## TASK TO COMPLETE
When a line in the listing contains the string "FileFunction", pick it out and copy it.

## GIVEN INFORMATION
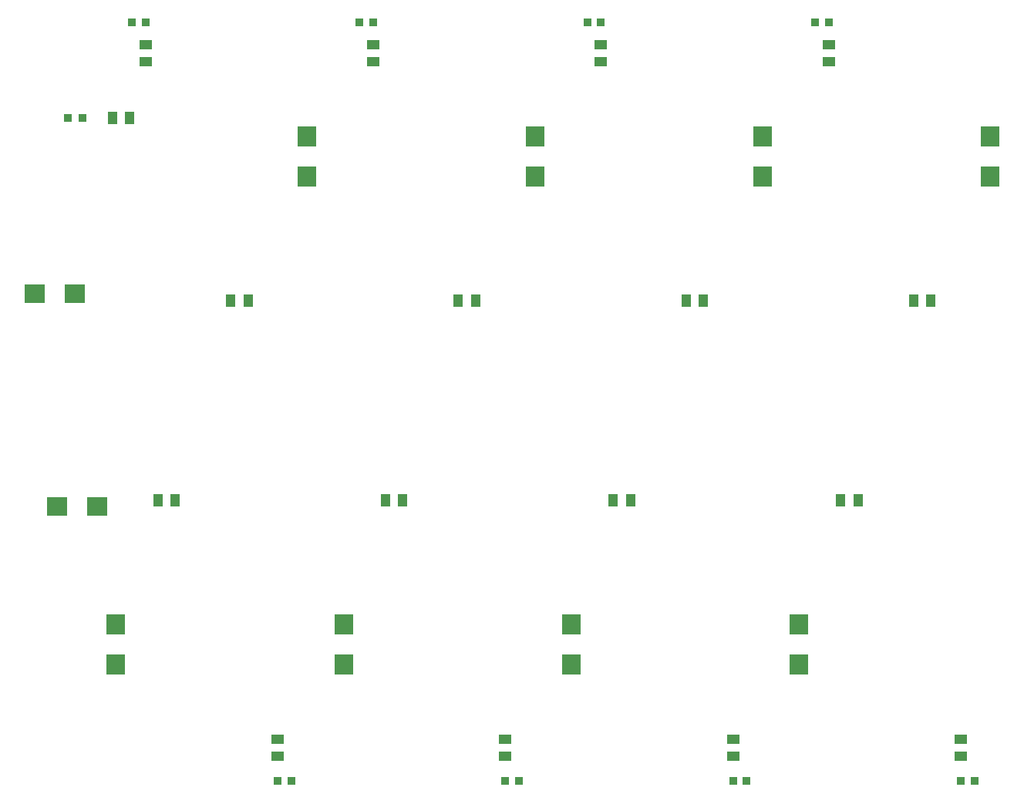
<source format=gbr>
G04 #@! TF.GenerationSoftware,KiCad,Pcbnew,(6.0.5)*
G04 #@! TF.CreationDate,2022-07-13T14:18:21-07:00*
G04 #@! TF.ProjectId,solid_state_relays_24v,736f6c69-645f-4737-9461-74655f72656c,0.0.10*
G04 #@! TF.SameCoordinates,PX2faf080PY8583b00*
G04 #@! TF.FileFunction,Paste,Top*
G04 #@! TF.FilePolarity,Positive*
%FSLAX46Y46*%
G04 Gerber Fmt 4.6, Leading zero omitted, Abs format (unit mm)*
G04 Created by KiCad (PCBNEW (6.0.5)) date 2022-07-13 14:18:21*
%MOMM*%
%LPD*%
G01*
G04 APERTURE LIST*
%ADD10R,1.000000X1.400000*%
%ADD11R,2.150000X2.200000*%
%ADD12R,1.400000X1.000000*%
%ADD13R,0.900000X0.850000*%
%ADD14R,0.900000X0.950000*%
%ADD15R,2.200000X2.150000*%
G04 APERTURE END LIST*
D10*
G04 #@! TO.C,RP4*
X101500000Y56000000D03*
X99600000Y56000000D03*
G04 #@! TD*
D11*
G04 #@! TO.C,TVS1*
X33000000Y69600000D03*
X33000000Y74000000D03*
G04 #@! TD*
D10*
G04 #@! TO.C,RP1*
X26500000Y56000000D03*
X24600000Y56000000D03*
G04 #@! TD*
D11*
G04 #@! TO.C,TVS5*
X87000000Y20400000D03*
X87000000Y16000000D03*
G04 #@! TD*
D10*
G04 #@! TO.C,RP5*
X93500000Y34000000D03*
X91600000Y34000000D03*
G04 #@! TD*
D11*
G04 #@! TO.C,TVS2*
X58000000Y69600000D03*
X58000000Y74000000D03*
G04 #@! TD*
D10*
G04 #@! TO.C,RP6*
X68500000Y34000000D03*
X66600000Y34000000D03*
G04 #@! TD*
G04 #@! TO.C,RP2*
X51500000Y56000000D03*
X49600000Y56000000D03*
G04 #@! TD*
D11*
G04 #@! TO.C,TVS8*
X12000000Y20400000D03*
X12000000Y16000000D03*
G04 #@! TD*
D12*
G04 #@! TO.C,RL6*
X79750000Y7800000D03*
X79750000Y5900000D03*
G04 #@! TD*
D11*
G04 #@! TO.C,TVS3*
X83000000Y69600000D03*
X83000000Y74000000D03*
G04 #@! TD*
D13*
G04 #@! TO.C,LED7*
X56250000Y3200000D03*
X54750000Y3200000D03*
G04 #@! TD*
D12*
G04 #@! TO.C,RL4*
X90250000Y82200000D03*
X90250000Y84100000D03*
G04 #@! TD*
G04 #@! TO.C,RL7*
X54750000Y7800000D03*
X54750000Y5900000D03*
G04 #@! TD*
D11*
G04 #@! TO.C,TVS6*
X62000000Y20400000D03*
X62000000Y16000000D03*
G04 #@! TD*
D12*
G04 #@! TO.C,RL5*
X104750000Y7800000D03*
X104750000Y5900000D03*
G04 #@! TD*
D13*
G04 #@! TO.C,LED3*
X63750000Y86500000D03*
X65250000Y86500000D03*
G04 #@! TD*
G04 #@! TO.C,LED5*
X106250000Y3200000D03*
X104750000Y3200000D03*
G04 #@! TD*
D10*
G04 #@! TO.C,RP3*
X76500000Y56000000D03*
X74600000Y56000000D03*
G04 #@! TD*
G04 #@! TO.C,RP7*
X43500000Y34000000D03*
X41600000Y34000000D03*
G04 #@! TD*
D12*
G04 #@! TO.C,RL8*
X29750000Y7800000D03*
X29750000Y5900000D03*
G04 #@! TD*
D11*
G04 #@! TO.C,TVS4*
X108000000Y69600000D03*
X108000000Y74000000D03*
G04 #@! TD*
D13*
G04 #@! TO.C,LED1*
X13750000Y86500000D03*
X15250000Y86500000D03*
G04 #@! TD*
D14*
G04 #@! TO.C,LEDP1*
X6700000Y76000000D03*
X8300000Y76000000D03*
G04 #@! TD*
D12*
G04 #@! TO.C,RL2*
X40250000Y82200000D03*
X40250000Y84100000D03*
G04 #@! TD*
D10*
G04 #@! TO.C,RP8*
X18500000Y34000000D03*
X16600000Y34000000D03*
G04 #@! TD*
D13*
G04 #@! TO.C,LED2*
X38750000Y86500000D03*
X40250000Y86500000D03*
G04 #@! TD*
D12*
G04 #@! TO.C,RL1*
X15250000Y82200000D03*
X15250000Y84100000D03*
G04 #@! TD*
D13*
G04 #@! TO.C,LED4*
X88750000Y86500000D03*
X90250000Y86500000D03*
G04 #@! TD*
D10*
G04 #@! TO.C,R1*
X11600000Y76000000D03*
X13500000Y76000000D03*
G04 #@! TD*
D13*
G04 #@! TO.C,LED6*
X81250000Y3200000D03*
X79750000Y3200000D03*
G04 #@! TD*
D15*
G04 #@! TO.C,TVSP1*
X9950000Y33350000D03*
X5550000Y33350000D03*
G04 #@! TD*
D11*
G04 #@! TO.C,TVS7*
X37000000Y20400000D03*
X37000000Y16000000D03*
G04 #@! TD*
D13*
G04 #@! TO.C,LED8*
X31250000Y3200000D03*
X29750000Y3200000D03*
G04 #@! TD*
D12*
G04 #@! TO.C,RL3*
X65250000Y82200000D03*
X65250000Y84100000D03*
G04 #@! TD*
D15*
G04 #@! TO.C,TVSP2*
X7450000Y56700000D03*
X3050000Y56700000D03*
G04 #@! TD*
M02*

</source>
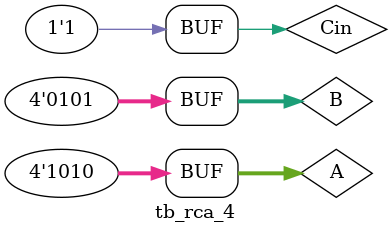
<source format=v>
module tb_rca_4;
    reg [3:0] A, B;
    reg Cin;
    wire [3:0] SUM;
    wire Cout;

    rca_4 UUT (
        .A(A), .B(B), .Cin(Cin),
        .SUM(SUM), .Cout(Cout)
    );

    initial begin
        A = 4'd3; B = 4'd2; Cin = 0;
        #10 A = 4'd7; B = 4'd8; Cin = 1;
        #10 A = 4'd15; B = 4'd1; Cin = 0;
        #10 A = 4'd10; B = 4'd5; Cin = 1;
    end
endmodule

</source>
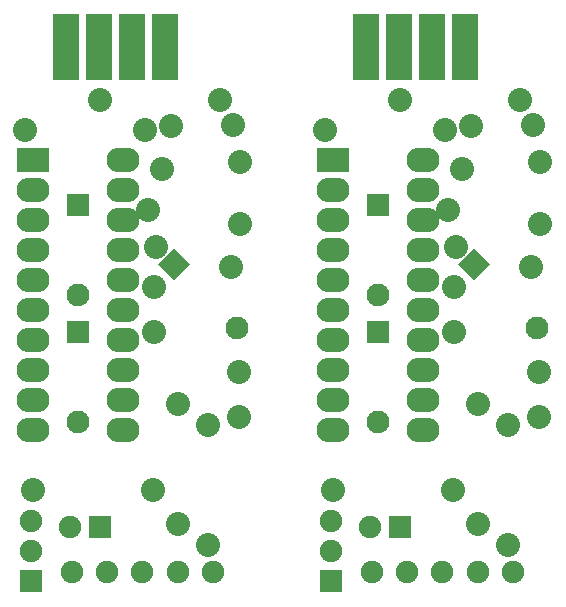
<source format=gbs>
G04 (created by PCBNEW-RS274X (2011-05-25)-stable) date Fri 31 Aug 2012 09:10:07 AM CDT*
G01*
G70*
G90*
%MOIN*%
G04 Gerber Fmt 3.4, Leading zero omitted, Abs format*
%FSLAX34Y34*%
G04 APERTURE LIST*
%ADD10C,0.006000*%
%ADD11C,0.075000*%
%ADD12C,0.080000*%
%ADD13R,0.110000X0.082000*%
%ADD14O,0.110000X0.082000*%
%ADD15R,0.090000X0.220000*%
%ADD16R,0.076000X0.076000*%
%ADD17C,0.076000*%
%ADD18R,0.075000X0.075000*%
G04 APERTURE END LIST*
G54D10*
G54D11*
X15581Y-18500D03*
X14400Y-18500D03*
X13219Y-18500D03*
X12038Y-18500D03*
X16762Y-18500D03*
G54D12*
X10500Y-03750D03*
X14500Y-03750D03*
X14750Y-15750D03*
X10750Y-15750D03*
X15600Y-16900D03*
X15600Y-12900D03*
X16600Y-17600D03*
X16600Y-13600D03*
X17614Y-13314D03*
X14786Y-10486D03*
X17614Y-11814D03*
X14786Y-08986D03*
X17347Y-08338D03*
X15053Y-05062D03*
X17664Y-04836D03*
X14836Y-07664D03*
X17647Y-06888D03*
X15353Y-03612D03*
X17414Y-03586D03*
X14586Y-06414D03*
X17000Y-02750D03*
X13000Y-02750D03*
G54D13*
X10750Y-04750D03*
G54D14*
X10750Y-05750D03*
X10750Y-06750D03*
X10750Y-07750D03*
X10750Y-08750D03*
X10750Y-09750D03*
X10750Y-10750D03*
X10750Y-11750D03*
X10750Y-12750D03*
X10750Y-13750D03*
X13750Y-13750D03*
X13750Y-12750D03*
X13750Y-11750D03*
X13750Y-10750D03*
X13750Y-09750D03*
X13750Y-08750D03*
X13750Y-07750D03*
X13750Y-06750D03*
X13750Y-05750D03*
X13750Y-04750D03*
G54D15*
X11850Y-01000D03*
X12950Y-01000D03*
X14050Y-01000D03*
X15150Y-01000D03*
G54D16*
X12250Y-10500D03*
G54D17*
X12250Y-13500D03*
G54D10*
G36*
X15976Y-08239D02*
X15439Y-08776D01*
X14902Y-08239D01*
X15439Y-07702D01*
X15976Y-08239D01*
X15976Y-08239D01*
G37*
G54D17*
X17561Y-10361D03*
G54D16*
X12250Y-06250D03*
G54D17*
X12250Y-09250D03*
G54D18*
X13000Y-17000D03*
G54D11*
X12000Y-17000D03*
G54D18*
X10700Y-18800D03*
G54D11*
X10700Y-17800D03*
X10700Y-16800D03*
G54D18*
X00700Y-18800D03*
G54D11*
X00700Y-17800D03*
X00700Y-16800D03*
G54D18*
X03000Y-17000D03*
G54D11*
X02000Y-17000D03*
G54D16*
X02250Y-06250D03*
G54D17*
X02250Y-09250D03*
G54D10*
G36*
X05976Y-08239D02*
X05439Y-08776D01*
X04902Y-08239D01*
X05439Y-07702D01*
X05976Y-08239D01*
X05976Y-08239D01*
G37*
G54D17*
X07561Y-10361D03*
G54D16*
X02250Y-10500D03*
G54D17*
X02250Y-13500D03*
G54D15*
X01850Y-01000D03*
X02950Y-01000D03*
X04050Y-01000D03*
X05150Y-01000D03*
G54D13*
X00750Y-04750D03*
G54D14*
X00750Y-05750D03*
X00750Y-06750D03*
X00750Y-07750D03*
X00750Y-08750D03*
X00750Y-09750D03*
X00750Y-10750D03*
X00750Y-11750D03*
X00750Y-12750D03*
X00750Y-13750D03*
X03750Y-13750D03*
X03750Y-12750D03*
X03750Y-11750D03*
X03750Y-10750D03*
X03750Y-09750D03*
X03750Y-08750D03*
X03750Y-07750D03*
X03750Y-06750D03*
X03750Y-05750D03*
X03750Y-04750D03*
G54D12*
X07000Y-02750D03*
X03000Y-02750D03*
X07414Y-03586D03*
X04586Y-06414D03*
X07647Y-06888D03*
X05353Y-03612D03*
X07664Y-04836D03*
X04836Y-07664D03*
X07347Y-08338D03*
X05053Y-05062D03*
X07614Y-11814D03*
X04786Y-08986D03*
X07614Y-13314D03*
X04786Y-10486D03*
X06600Y-17600D03*
X06600Y-13600D03*
X05600Y-16900D03*
X05600Y-12900D03*
X04750Y-15750D03*
X00750Y-15750D03*
X00500Y-03750D03*
X04500Y-03750D03*
G54D11*
X05581Y-18500D03*
X04400Y-18500D03*
X03219Y-18500D03*
X02038Y-18500D03*
X06762Y-18500D03*
M02*

</source>
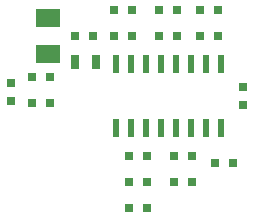
<source format=gtp>
G75*
G70*
%OFA0B0*%
%FSLAX24Y24*%
%IPPOS*%
%LPD*%
%AMOC8*
5,1,8,0,0,1.08239X$1,22.5*
%
%ADD10R,0.0236X0.0591*%
%ADD11R,0.0300X0.0300*%
%ADD12R,0.0315X0.0472*%
%ADD13R,0.0787X0.0591*%
D10*
X005400Y005337D03*
X005900Y005337D03*
X006400Y005337D03*
X006900Y005337D03*
X007400Y005337D03*
X007900Y005337D03*
X008400Y005337D03*
X008900Y005337D03*
X008900Y007463D03*
X008400Y007463D03*
X007900Y007463D03*
X007400Y007463D03*
X006900Y007463D03*
X006400Y007463D03*
X005900Y007463D03*
X005400Y007463D03*
D11*
X005850Y002650D03*
X006450Y002650D03*
X006450Y003525D03*
X005850Y003525D03*
X005850Y004400D03*
X006450Y004400D03*
X007350Y004400D03*
X007950Y004400D03*
X008725Y004150D03*
X009325Y004150D03*
X007950Y003525D03*
X007350Y003525D03*
X009650Y006100D03*
X009650Y006700D03*
X008825Y008400D03*
X008225Y008400D03*
X007450Y008400D03*
X006850Y008400D03*
X006850Y009275D03*
X007450Y009275D03*
X008225Y009275D03*
X008825Y009275D03*
X005950Y009275D03*
X005350Y009275D03*
X005350Y008400D03*
X005950Y008400D03*
X004650Y008400D03*
X004050Y008400D03*
X003200Y007025D03*
X002600Y007025D03*
X001900Y006825D03*
X001900Y006225D03*
X002600Y006150D03*
X003200Y006150D03*
D12*
X004046Y007525D03*
X004754Y007525D03*
D13*
X003150Y007809D03*
X003150Y008991D03*
M02*

</source>
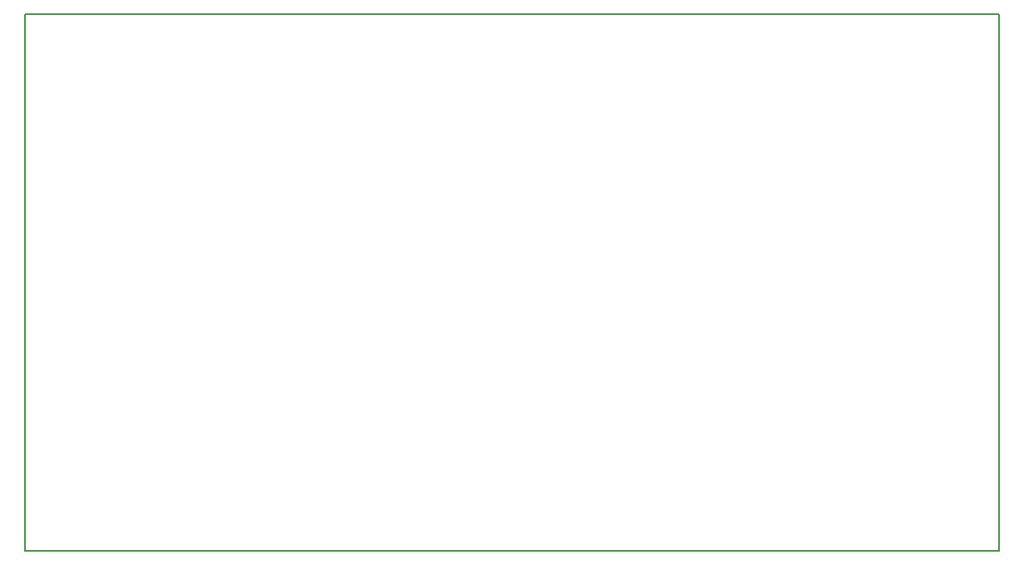
<source format=gm1>
G04 #@! TF.FileFunction,Profile,NP*
%FSLAX46Y46*%
G04 Gerber Fmt 4.6, Leading zero omitted, Abs format (unit mm)*
G04 Created by KiCad (PCBNEW 4.0.6) date 05/15/17 22:01:48*
%MOMM*%
%LPD*%
G01*
G04 APERTURE LIST*
%ADD10C,0.100000*%
%ADD11C,0.150000*%
G04 APERTURE END LIST*
D10*
D11*
X208280000Y-144780000D02*
X109220000Y-144780000D01*
X208280000Y-90170000D02*
X208280000Y-144780000D01*
X109220000Y-90170000D02*
X208280000Y-90170000D01*
X109220000Y-144780000D02*
X109220000Y-90170000D01*
M02*

</source>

## RESPONSE FOR THIS EXERCISE
G04 #@! TF.FileFunction,Paste,Top*
G04 #@! TF.FileFunction,Profile,NP*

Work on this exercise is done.